The results in Table 5 show that histogram distances are not good indicators of how close two images are when their lightning is quite different. The Bhattacharyya distance shows the best performance even when intensities are dissimilar. When lightning is similar, the correlation and the Bhattacharyya distance show the best results.

The last experiment also shows that other problem in calculating distances occurs if histograms do not contain spatial information about the images and two different images may coincide in their histogram representations.

5 Conclusions

In this work, the performance of six distances measures the similarity between histograms in image analysis tasks was compared. Some of the considered distance measures are not true distances, namely KL distance and correlation.

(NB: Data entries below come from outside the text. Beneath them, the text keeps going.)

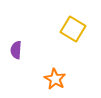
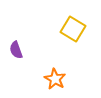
purple semicircle: rotated 24 degrees counterclockwise
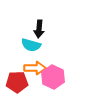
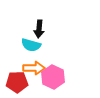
orange arrow: moved 1 px left
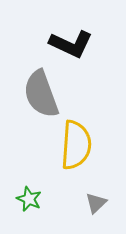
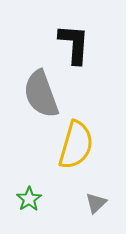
black L-shape: moved 3 px right; rotated 111 degrees counterclockwise
yellow semicircle: rotated 12 degrees clockwise
green star: rotated 15 degrees clockwise
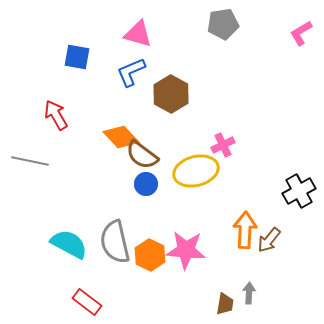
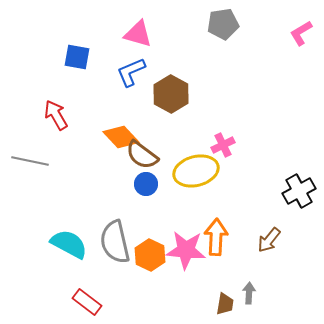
orange arrow: moved 29 px left, 7 px down
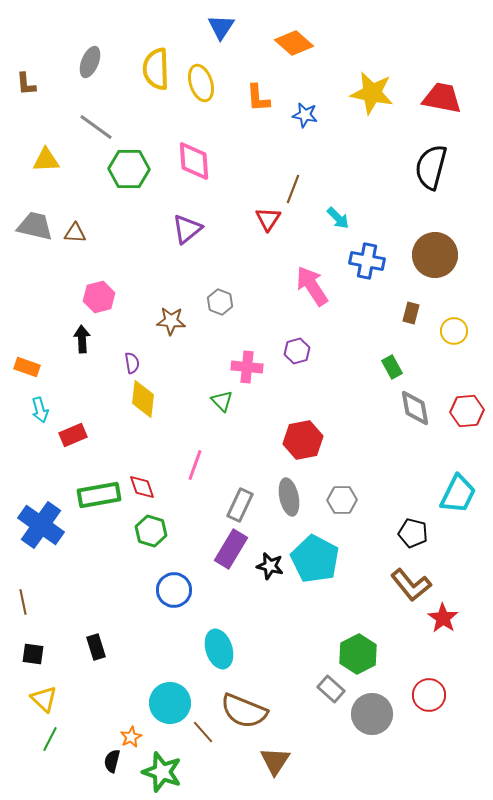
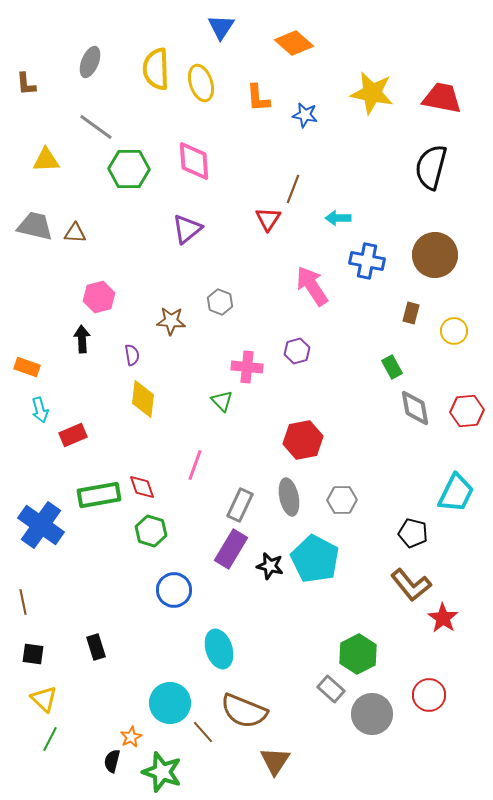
cyan arrow at (338, 218): rotated 135 degrees clockwise
purple semicircle at (132, 363): moved 8 px up
cyan trapezoid at (458, 494): moved 2 px left, 1 px up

The chi-square and KL distances were modified to avoid indeterminations when bins are equal to zero. We showed how the proposed solution is more effective compared to the one introduced originally; it prevents two different histograms to appear as equal when indetermination occurs.

It was found that the considered distance measures show bad results when histograms are not continuous, or images of the same objects have a high-intensity variation; only the Bhattacharyya distance showed that two images with the same objects were close when their intensity was very different. When lightning was similar, the Bhattacharyya distance and the correlation performed the best. It was also found that while the correlation is not a true distance, it can be useful for comparing histograms to show how two histograms are related.

In the future, we want to analyze a greater number of distance measures such as the EMD (Earth’s moving distance) and test their performance in a higher number of images using histograms from more color spaces.